Ce monsieur a même été condamné à trois ans de prison, peine qu’un appel lui a permis pour le moment de suspendre. Dominique Alderweireld ("Dodo la Saumure") aussi a été condamné (certes pas dans l’affaire du Carlton) mais il est invité en grandes pompes dans de prestigieuses émissions de télévision.

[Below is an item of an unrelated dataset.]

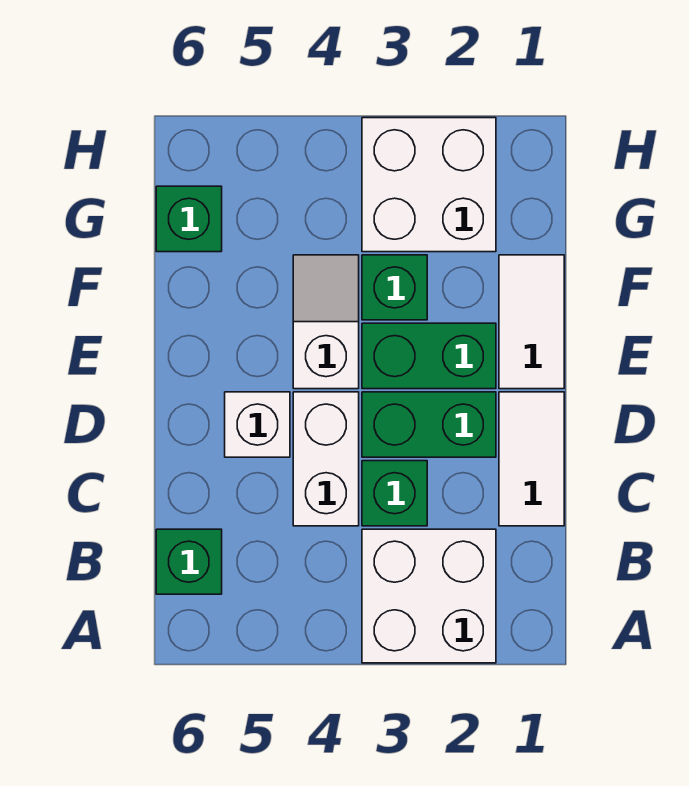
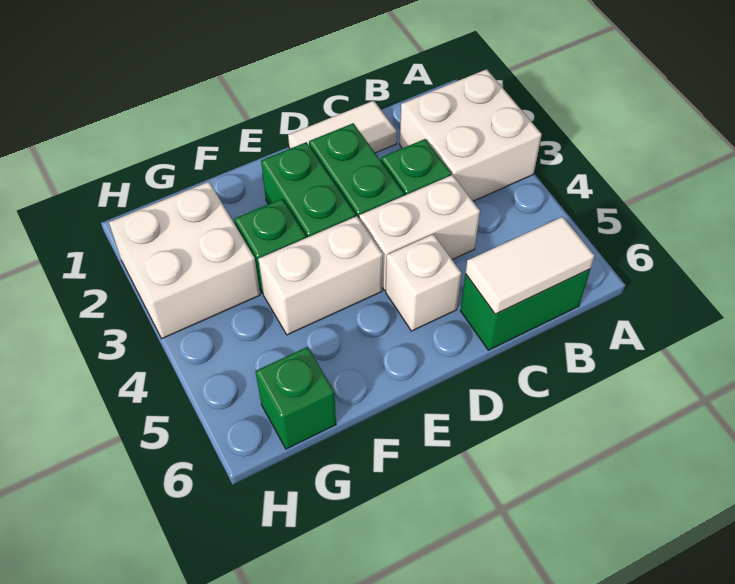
green 1x1 brick [156,529,222,594] -> green 1x2 brick [460,269,590,350]
white 1x2 tile [499,255,564,389] -> white 1x2 tile moved to [466,217,594,314]
white 1x2 slope [293,255,359,389] -> white 1x2 brick [258,216,383,335]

Va-t-on continuer longtemps à fermer les yeux sur le vrai visage des marchands de femmes ?
Le monde des bordels est tissé de fraudes, d’escroqueries et d’esclavagisme. Son but est le profit par tous les moyens, son ciment, le mépris des femmes qu’il exploite. Il faut jouer sur des fantasmes sexuels puissants, ou corrompre et acheter de nombreuses complicités, pour parvenir à masquer pareille évidence…

mise à jour 03/07/2015

La Jonquera, suite : le patron du Paradise sous les verrous

Suite à la descente de police du 29 juin 2015, José Moreno, patron du Paradise, a été mis en détention jeudi 2 juillet. Selon le journal Diari de Girona, les policiers auraient découvert à son domicile un demi-million d’euros en espèces. Marchand de femmes est décidément un métier qui rapporte (et autrement plus que les miettes qui sont laissées à celles qu’il exploite)…Peut-être va-t-il être temps pour la Catalogne de se montrer un peu plus regardante sur les usines à sexe dont elle encourage le développement et sur leurs dirigeants qui, faut-il faire mine d’être surpris, s’avèrent être des individus sans foi ni loi.